*YOUR TASK*
Go to the line holding "left wrist: (875, 451)" in the entries below and write out exactly every line down to and including the line holding "left knee: (169, 377)".

*RECORDED DATA*
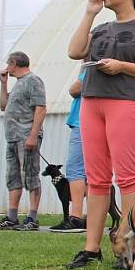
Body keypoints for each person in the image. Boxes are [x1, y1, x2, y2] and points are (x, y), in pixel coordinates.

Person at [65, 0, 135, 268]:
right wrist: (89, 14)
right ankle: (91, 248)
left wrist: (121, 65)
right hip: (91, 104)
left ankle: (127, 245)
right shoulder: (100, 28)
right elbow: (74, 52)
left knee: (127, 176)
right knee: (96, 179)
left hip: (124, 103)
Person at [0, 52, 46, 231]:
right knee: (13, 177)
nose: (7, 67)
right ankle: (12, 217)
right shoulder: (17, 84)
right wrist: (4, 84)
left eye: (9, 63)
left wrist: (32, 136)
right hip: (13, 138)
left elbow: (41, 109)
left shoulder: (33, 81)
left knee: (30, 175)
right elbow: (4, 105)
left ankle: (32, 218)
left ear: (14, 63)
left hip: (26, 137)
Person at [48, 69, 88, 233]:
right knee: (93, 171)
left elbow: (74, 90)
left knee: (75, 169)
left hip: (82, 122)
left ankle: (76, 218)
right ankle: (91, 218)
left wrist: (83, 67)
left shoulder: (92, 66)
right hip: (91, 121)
...
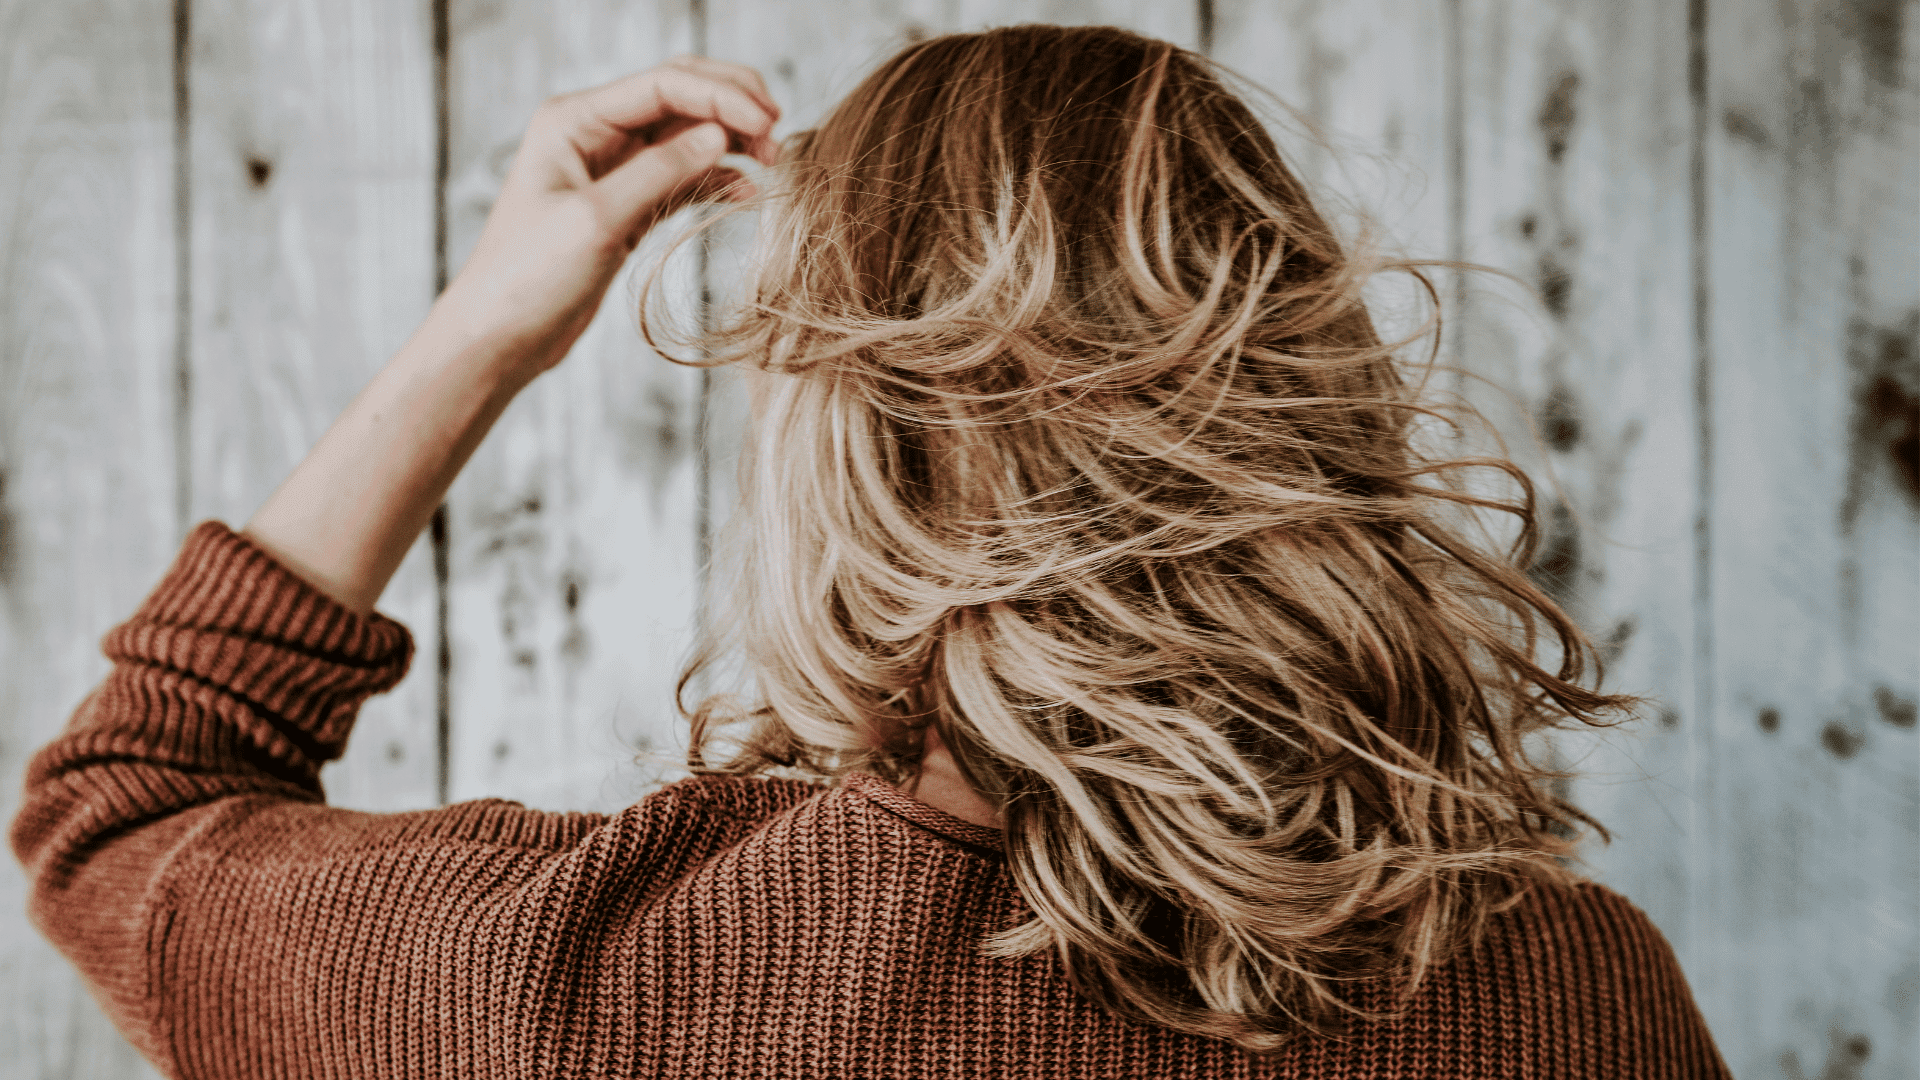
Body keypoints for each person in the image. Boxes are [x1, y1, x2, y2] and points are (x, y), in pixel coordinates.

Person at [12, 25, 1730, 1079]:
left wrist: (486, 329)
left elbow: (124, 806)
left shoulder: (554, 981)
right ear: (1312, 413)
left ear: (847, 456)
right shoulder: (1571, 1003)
---
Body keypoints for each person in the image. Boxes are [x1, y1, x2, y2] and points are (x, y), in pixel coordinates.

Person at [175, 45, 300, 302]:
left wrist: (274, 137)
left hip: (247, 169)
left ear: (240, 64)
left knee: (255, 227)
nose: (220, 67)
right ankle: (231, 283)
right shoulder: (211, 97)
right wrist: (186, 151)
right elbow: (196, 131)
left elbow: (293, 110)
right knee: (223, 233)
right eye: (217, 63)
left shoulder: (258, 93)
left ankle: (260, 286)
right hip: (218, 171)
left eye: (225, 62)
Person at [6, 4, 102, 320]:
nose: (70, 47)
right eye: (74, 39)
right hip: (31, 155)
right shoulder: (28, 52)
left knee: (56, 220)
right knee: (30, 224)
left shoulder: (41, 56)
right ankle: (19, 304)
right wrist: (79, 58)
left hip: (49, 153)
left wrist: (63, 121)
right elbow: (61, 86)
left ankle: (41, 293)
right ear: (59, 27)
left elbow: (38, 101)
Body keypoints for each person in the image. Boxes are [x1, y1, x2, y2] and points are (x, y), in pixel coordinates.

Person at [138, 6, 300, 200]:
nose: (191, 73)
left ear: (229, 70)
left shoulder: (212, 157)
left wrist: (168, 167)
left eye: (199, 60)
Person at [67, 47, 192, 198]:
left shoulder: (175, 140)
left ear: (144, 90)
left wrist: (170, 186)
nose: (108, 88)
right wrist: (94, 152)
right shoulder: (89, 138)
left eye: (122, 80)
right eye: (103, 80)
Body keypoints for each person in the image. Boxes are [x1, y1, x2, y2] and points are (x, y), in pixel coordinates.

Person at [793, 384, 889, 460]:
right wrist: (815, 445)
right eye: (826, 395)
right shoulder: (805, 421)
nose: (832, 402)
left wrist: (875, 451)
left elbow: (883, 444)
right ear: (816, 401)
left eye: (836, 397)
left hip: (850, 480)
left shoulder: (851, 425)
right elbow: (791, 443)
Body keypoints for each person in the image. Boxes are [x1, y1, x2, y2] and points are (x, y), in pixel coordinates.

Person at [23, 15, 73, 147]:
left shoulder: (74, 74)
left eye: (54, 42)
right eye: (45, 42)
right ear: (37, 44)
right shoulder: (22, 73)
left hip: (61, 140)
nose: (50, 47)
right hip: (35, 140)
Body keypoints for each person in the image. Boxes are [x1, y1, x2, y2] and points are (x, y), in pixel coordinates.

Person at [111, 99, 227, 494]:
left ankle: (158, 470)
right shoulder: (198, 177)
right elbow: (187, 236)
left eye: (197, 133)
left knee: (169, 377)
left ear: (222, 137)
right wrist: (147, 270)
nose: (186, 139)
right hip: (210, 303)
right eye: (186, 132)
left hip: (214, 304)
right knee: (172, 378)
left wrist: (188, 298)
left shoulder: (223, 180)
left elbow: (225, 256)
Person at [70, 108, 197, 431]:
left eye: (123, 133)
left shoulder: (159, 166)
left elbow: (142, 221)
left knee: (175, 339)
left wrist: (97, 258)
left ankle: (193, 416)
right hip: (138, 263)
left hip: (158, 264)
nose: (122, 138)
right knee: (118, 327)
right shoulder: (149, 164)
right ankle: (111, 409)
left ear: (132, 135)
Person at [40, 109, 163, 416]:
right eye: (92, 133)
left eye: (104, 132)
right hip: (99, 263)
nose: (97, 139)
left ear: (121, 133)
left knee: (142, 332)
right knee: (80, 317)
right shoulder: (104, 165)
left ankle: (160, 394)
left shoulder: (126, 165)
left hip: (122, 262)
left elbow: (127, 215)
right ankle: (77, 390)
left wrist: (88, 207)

*RESPONSE TO THE TASK*
left wrist: (875, 451)
left elbow: (883, 444)
right ear: (816, 401)
left eye: (836, 397)
left hip: (850, 480)
left shoulder: (851, 425)
right elbow: (791, 443)
Body keypoints for each person in the image. Boxes are [x1, y1, x2, y2] and points are (x, y), in pixel coordinates.

Person at [23, 15, 73, 147]:
left shoulder: (74, 74)
left eye: (54, 42)
right eye: (45, 42)
right ear: (37, 44)
right shoulder: (22, 73)
left hip: (61, 140)
nose: (50, 47)
right hip: (35, 140)
Body keypoints for each person in the image. Boxes are [x1, y1, x2, y2] and points are (x, y), in pixel coordinates.

Person at [111, 99, 227, 494]:
left ankle: (158, 470)
right shoulder: (198, 177)
right elbow: (187, 236)
left eye: (197, 133)
left knee: (169, 377)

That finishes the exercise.